Text provided

#####

In this case libjpeg.so.10 was deleted by pkg_upgrade and replaced with libjpeg.so.11. I symlinked the so.10 filename to so.11 now i get this message.

What can be done to fix this problem?


----------



## zeiz (May 7, 2010)

If I had portupgrade package installed I would try `# pkgdb -F`.


----------



## DutchDaemon (May 7, 2010)

Don't upgrade 'several' packages, keep all of them upgraded or you'll end up in dependency hell.


----------



## atarahas (May 7, 2010)

The fact i cannot do a piecemeal upgrade indicates the design of the package system is totally broken. It is a little disturbing that something which would just be good design practice is not there, and it certainly makes for a miserable experience. if a new version of the library is compatable with the old version, why not delete the old version and replace it with a symlink. If the new version is not compatable, leave the old one there. its simple, really. Mark each package as to whether it is backwards compatable or not,


----------



## atarahas (May 7, 2010)

The problem remains unresolved, still. The idea of having to upgrade the whole system when i just need one or two packages upgraded is unacceptable and overkill.


----------



## atarahas (May 7, 2010)

Would anyone know how i could install libjpeg.so.10 again so that it is avialable. In what package is it located?


----------



## zeiz (May 7, 2010)

sounds like "jpeg" package.
`# cd /usr/ports/graphics/jpeg && make deinstall && make reinstall`


----------



## phoenix (May 7, 2010)

If you use portmaster and/or portupgrade, they can be configured to save a copy of the old library under /usr/local/lib/compat/ so that installed apps that want the old lib will continue to work.  It's all right there in the man pages.

#####

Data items

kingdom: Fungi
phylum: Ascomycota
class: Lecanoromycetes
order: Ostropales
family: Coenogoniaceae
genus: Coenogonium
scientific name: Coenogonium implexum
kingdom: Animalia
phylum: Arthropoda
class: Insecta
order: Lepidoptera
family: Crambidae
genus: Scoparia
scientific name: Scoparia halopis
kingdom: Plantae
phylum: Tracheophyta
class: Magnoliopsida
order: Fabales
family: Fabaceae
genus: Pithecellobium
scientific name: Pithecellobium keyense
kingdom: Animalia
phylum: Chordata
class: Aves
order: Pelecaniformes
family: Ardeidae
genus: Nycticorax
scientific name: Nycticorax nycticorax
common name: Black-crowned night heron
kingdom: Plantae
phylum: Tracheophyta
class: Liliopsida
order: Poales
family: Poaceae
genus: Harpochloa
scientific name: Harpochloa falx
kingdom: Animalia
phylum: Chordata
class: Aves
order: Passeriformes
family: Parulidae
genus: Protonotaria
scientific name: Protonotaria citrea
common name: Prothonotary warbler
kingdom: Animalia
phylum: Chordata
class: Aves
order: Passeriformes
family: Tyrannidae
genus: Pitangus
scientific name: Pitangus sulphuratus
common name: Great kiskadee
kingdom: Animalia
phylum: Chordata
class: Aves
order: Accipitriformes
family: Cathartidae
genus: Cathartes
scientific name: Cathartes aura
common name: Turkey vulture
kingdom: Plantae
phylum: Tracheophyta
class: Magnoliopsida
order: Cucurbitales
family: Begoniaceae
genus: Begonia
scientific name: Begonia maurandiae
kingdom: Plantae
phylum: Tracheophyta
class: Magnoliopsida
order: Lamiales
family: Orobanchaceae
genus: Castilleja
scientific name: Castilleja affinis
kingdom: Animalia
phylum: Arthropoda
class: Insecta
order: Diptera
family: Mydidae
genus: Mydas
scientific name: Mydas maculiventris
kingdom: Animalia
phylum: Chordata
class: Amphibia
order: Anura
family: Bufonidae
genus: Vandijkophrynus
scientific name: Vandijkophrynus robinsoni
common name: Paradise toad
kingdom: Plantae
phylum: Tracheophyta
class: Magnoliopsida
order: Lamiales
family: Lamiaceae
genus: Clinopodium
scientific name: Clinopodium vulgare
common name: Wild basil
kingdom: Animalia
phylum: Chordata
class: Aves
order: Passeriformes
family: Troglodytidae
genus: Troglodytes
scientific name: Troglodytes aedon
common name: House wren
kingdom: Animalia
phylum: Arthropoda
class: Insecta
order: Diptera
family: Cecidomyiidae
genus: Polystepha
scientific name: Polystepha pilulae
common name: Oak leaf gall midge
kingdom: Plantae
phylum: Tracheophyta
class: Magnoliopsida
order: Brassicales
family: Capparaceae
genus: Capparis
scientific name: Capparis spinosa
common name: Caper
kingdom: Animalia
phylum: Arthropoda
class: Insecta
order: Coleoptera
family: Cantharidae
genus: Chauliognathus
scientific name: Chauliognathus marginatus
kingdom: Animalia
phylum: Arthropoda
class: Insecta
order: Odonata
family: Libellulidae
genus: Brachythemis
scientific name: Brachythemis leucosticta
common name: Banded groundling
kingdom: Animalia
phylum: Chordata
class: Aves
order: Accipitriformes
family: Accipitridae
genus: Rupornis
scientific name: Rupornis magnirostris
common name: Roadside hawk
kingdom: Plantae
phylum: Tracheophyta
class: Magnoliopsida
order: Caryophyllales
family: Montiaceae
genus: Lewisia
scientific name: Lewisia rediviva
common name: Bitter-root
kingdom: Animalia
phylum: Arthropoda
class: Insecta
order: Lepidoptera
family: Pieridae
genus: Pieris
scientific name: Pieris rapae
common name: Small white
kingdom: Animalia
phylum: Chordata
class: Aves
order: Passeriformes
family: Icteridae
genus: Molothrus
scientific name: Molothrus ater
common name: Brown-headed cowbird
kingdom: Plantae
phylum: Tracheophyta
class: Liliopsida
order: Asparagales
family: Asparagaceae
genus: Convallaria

#####

Exercise requirements
(1) According to the libjpeg thread, in which directory can portmaster or portupgrade save a copy of the old library?
(2) Reproduce from the libjpeg thread the stretch from "In this case" through "get this message.".

In response
(1) /usr/local/lib/compat/

(2)
In this case libjpeg.so.10 was deleted by pkg_upgrade and replaced with libjpeg.so.11. I symlinked the so.10 filename to so.11 now i get this message.